À Rennes, trois corps d’une même famille retrouvés dans une maison

Cette image extraite d’une séquence vidéo de l’AFP prise et publiée le 23 novembre 2022 montre des policiers français devant la maison où trois corps d’une même famille ont été retrouvés morts à Saint-Jacques-de-La-Lande, près de Rennes. (Photo de Mathieu CHAMPEAU / AFP)
MATHIEU CHAMPEAU / AFP Cette image extraite d’une séquence vidéo de l’AFP prise et publiée le 23 novembre 2022 montre des policiers français devant la maison où trois corps d’une même famille ont été retrouvés morts à Saint-Jacques-de-La-Lande, près de Rennes. (Photo de Mathieu CHAMPEAU / AFP)

FAITS DIVERS - Trois personnes d’une même famille retrouvées sans vie dans un pavillon en Bretagne. Un couple et leur fille de 25 ans ont été découverts morts ce mercredi 23 novembre dans leur maison de Saint-Jacques-de-la-Lande, près de Rennes. D’après le parquet, il pourrait s’agir d’un double meurtre suivi d’un suicide.

« Sur place, les corps des trois personnes décédées étaient découverts par les pompiers.

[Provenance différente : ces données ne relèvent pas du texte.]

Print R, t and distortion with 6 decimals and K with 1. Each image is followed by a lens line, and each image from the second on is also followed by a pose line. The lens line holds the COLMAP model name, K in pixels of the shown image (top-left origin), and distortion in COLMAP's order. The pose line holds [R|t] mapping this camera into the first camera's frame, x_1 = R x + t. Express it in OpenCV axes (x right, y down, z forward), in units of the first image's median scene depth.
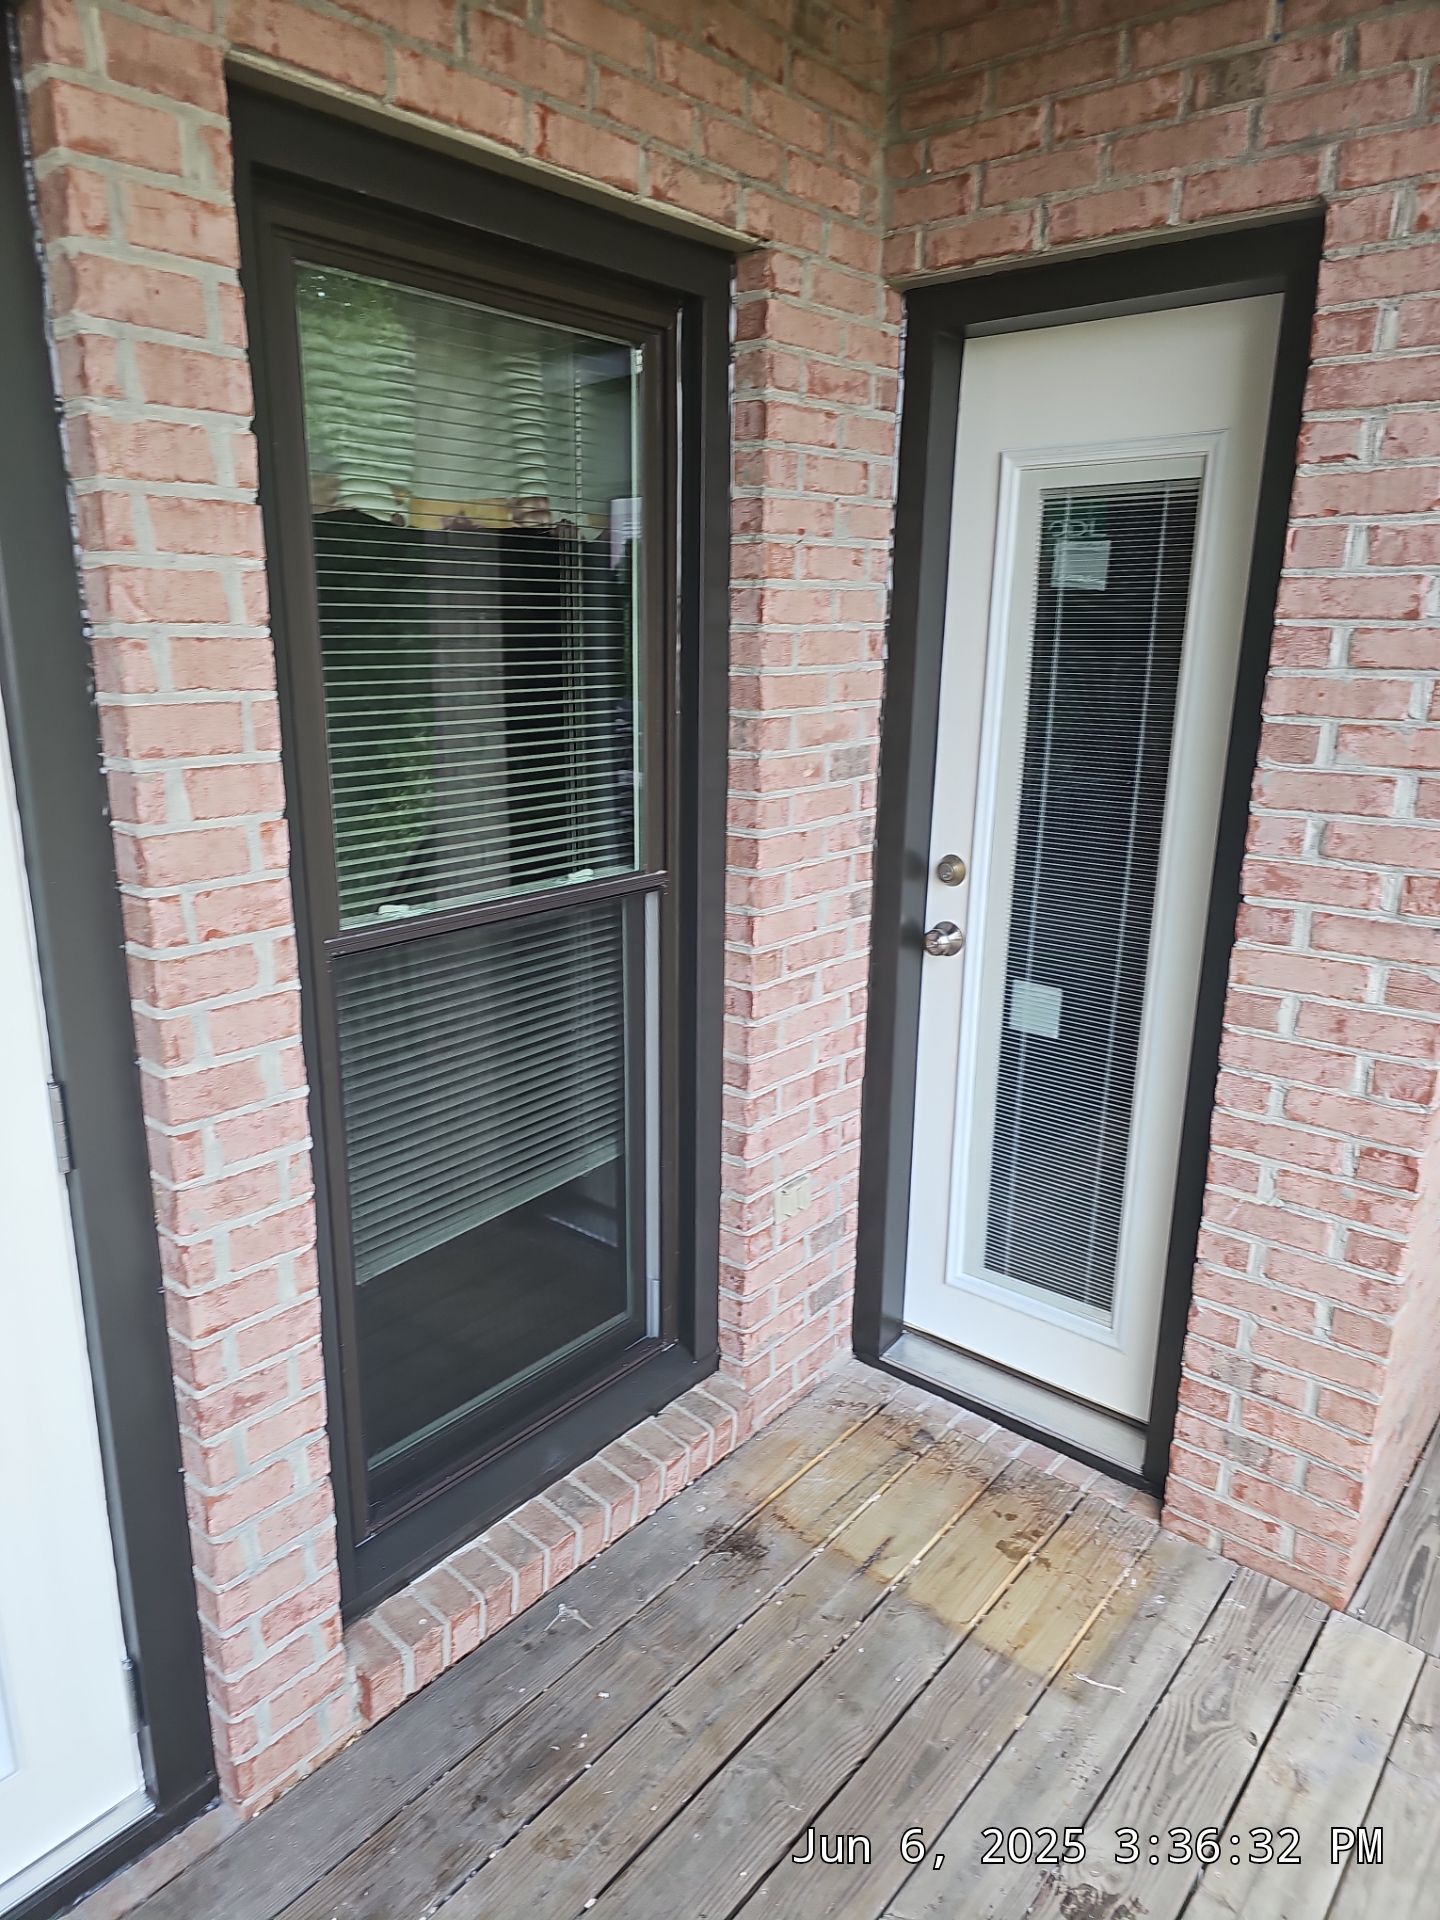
lens RADIAL K [[1264.5, 0, 720.0], [0, 1264.5, 960.0], [0, 0, 1]] dist [0.012866, -0.004890]
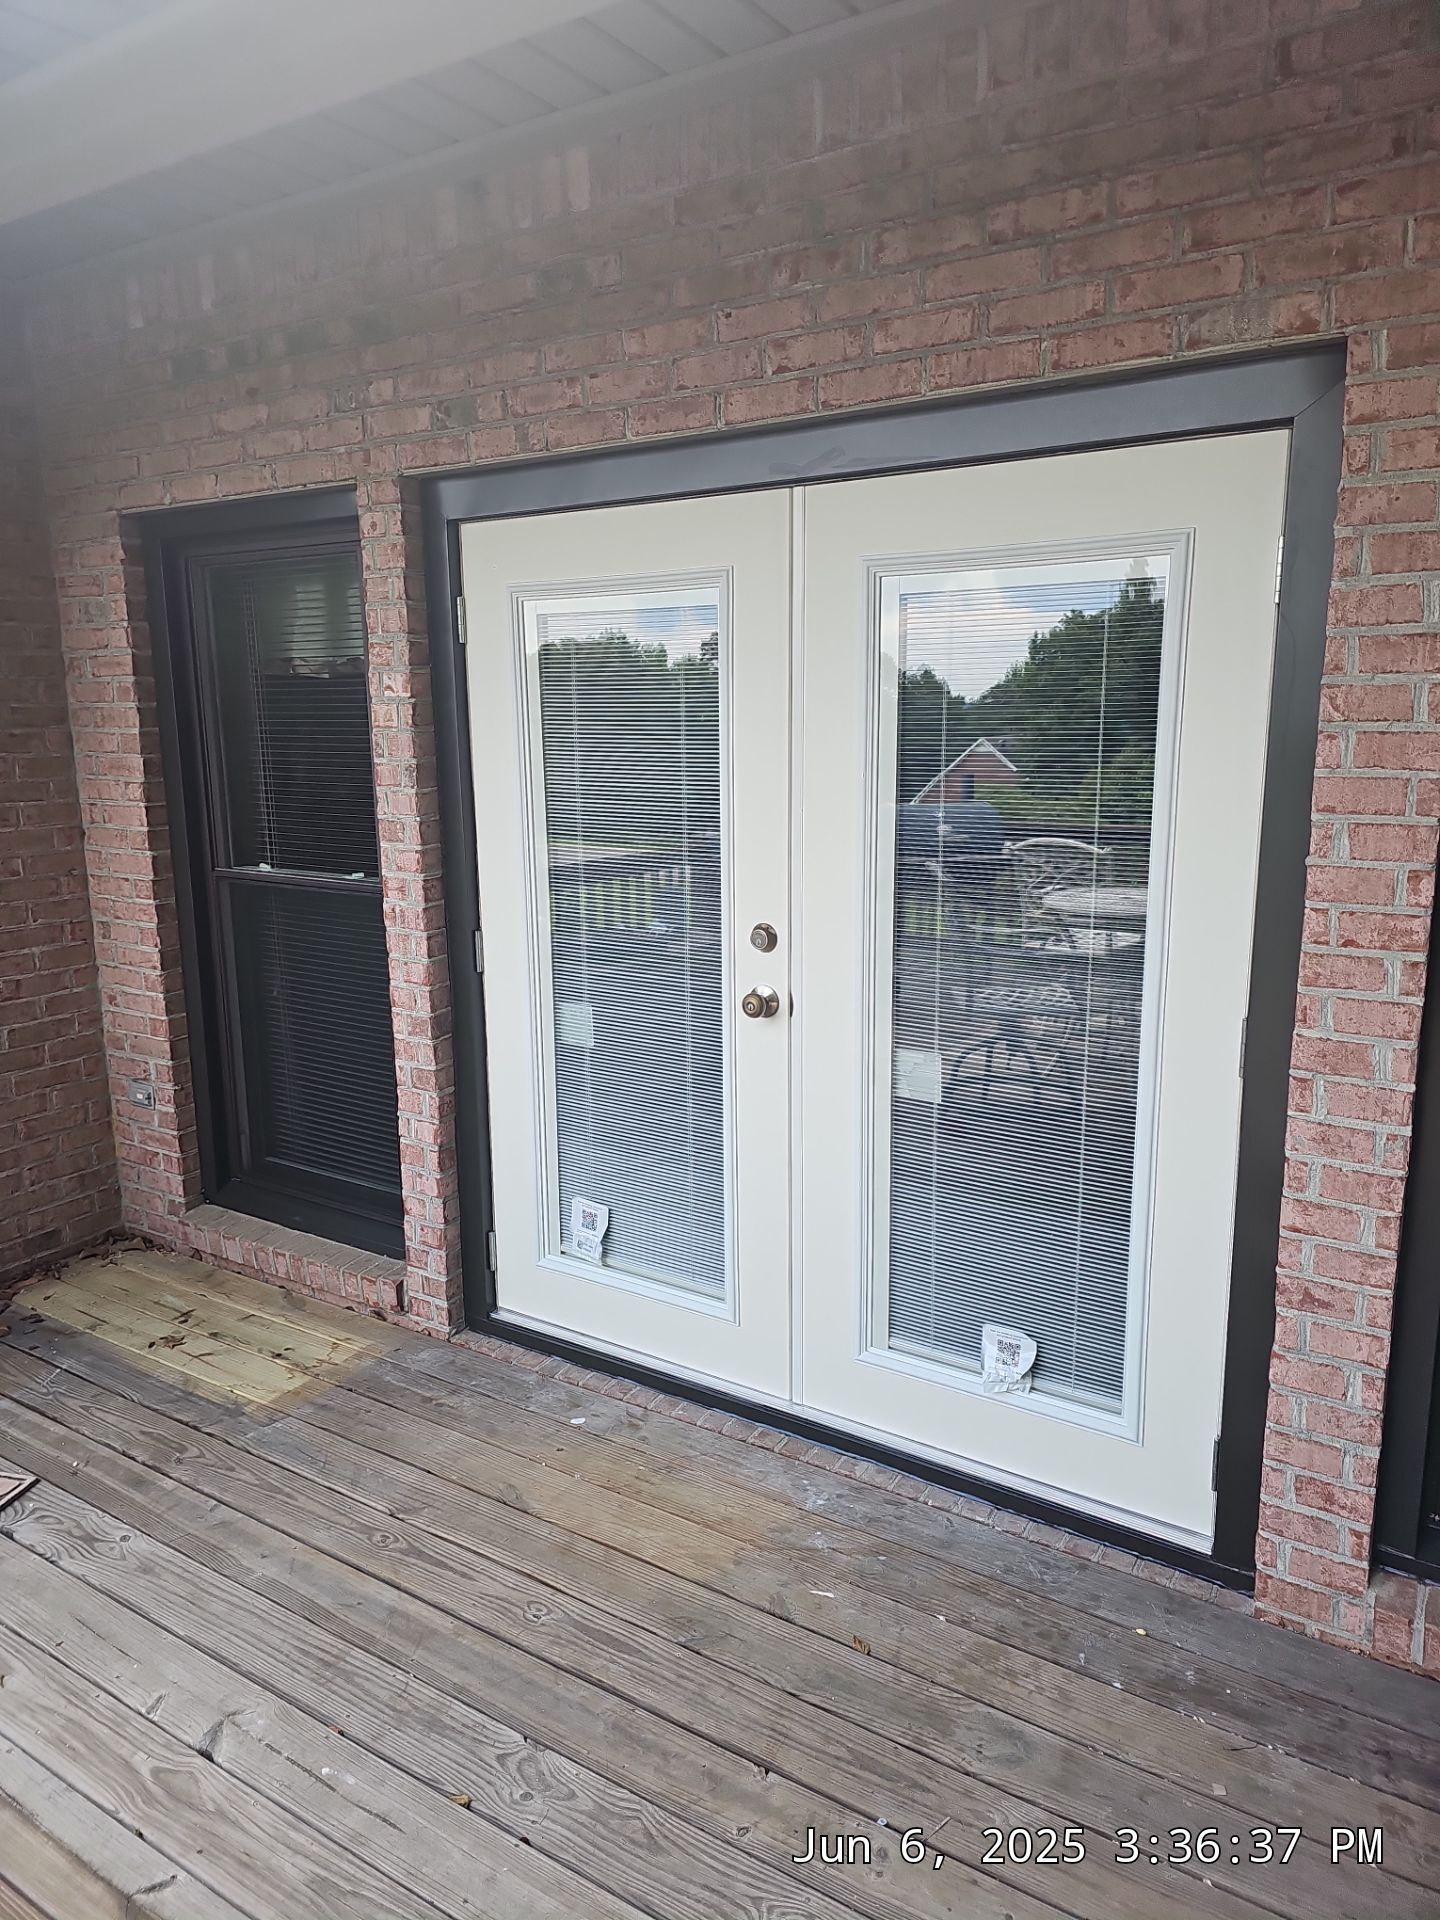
lens RADIAL K [[1264.5, 0, 720.0], [0, 1264.5, 960.0], [0, 0, 1]] dist [0.012866, -0.004890]
pose [[0.139814, 0.174785, -0.974629, 0.854175], [-0.248532, 0.958982, 0.136326, -0.020565], [0.958480, 0.223166, 0.177519, 0.101815]]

L’homme était retrouvé pendu, la femme allongée sur son lit et leur fille sur le sol de sa chambre », a indiqué à l’AFP Philippe Astruc, procureur de la République de Rennes, confirmant une information du journal Ouest-France.

Un important périmètre de sécurité mis en place

Il s’agit d’un père de famille, âgé de 50 ans et employé au département d’Ille-et-Vilaine en tant qu’agent de maintenance d’un collège, de sa femme, âgée de 62 ans, retraitée, et de leur fille de 25 ans.

Rapidement, les policiers se sont rendus sur place avec des techniciens en investigation criminelle ainsi qu’un médecin légiste, rapporte le quotidien Ouest France. Et un périmètre de sécurité a été mis en place dans la rue de la Table-Ronde, où se trouve le pavillon.

Mercredi en début de soirée, la rue située dans un quartier verdoyant et résidentiel de cette commune de 14 000 habitants, était toujours bouclée, selon un journaliste de l’AFP présent sur place. Une camionnette des enquêteurs était garée devant la maison, gardée par plusieurs policiers.

Un écrit retrouvé

Le quartier entier a été ébranlé par le drame. « C’étaient des gens très discrets », a témoigné un riverain interrogé par le journal Le Télégramme. « On a vu le père de famille hier (mardi, NDLR) vers 17 h 30. Il était très souriant ». Mercredi après-midi, les sapeurs-pompiers s’étaient rendus sur les lieux car l’employeur de la jeune femme s’inquiétait de son absence.

« Les premières constatations médico-légales révélaient l’existence de traumatismes sur le corps de la femme. Aucune trace de violence n’était en revanche visible sur le corps de sa fille », a indiqué le magistrat, précisant que des autopsies étaient ordonnées « afin de déterminer précisément les causes des décès ».

« Un écrit était retrouvé au domicile de la famille, apparemment signé de la main de l’homme, dans lequel il annonçait mettre fin à ses jours ainsi qu’à ceux de sa compagne et de sa fille. Il attribuait ses actes à un mal-être pouvant être en lien avec une maladie grave dont il serait atteint », a ajouté Philippe Astruc. Un examen de comparaison d’écriture doit être fait pour vérifier l’origine de cet écrit.

Une enquête ouverte

Une enquête de flagrance a été ouverte et confiée à la sûreté départementale d’Ille-et-Vilaine sous la qualification d’assassinats. Aucun élément relevé ne laisse à ce stade entrevoir une intervention extérieure.

La famille était inconnue de l’autorité judiciaire, tant sur le plan pénal que civil et notamment au niveau des affaires familiales. Aucune plainte ni main courante n’était recensée les concernant, d’après la même source.

Ce drame intervient quelques semaines après la découverte fin octobre à Carantec (Finistère), des cadavres d’un couple et de leurs deux filles de 8 et 11 ans. La femme et les deux filles avaient été asphyxiées par le père, qui s’est ensuite pendu, sur fond de séparation du couple.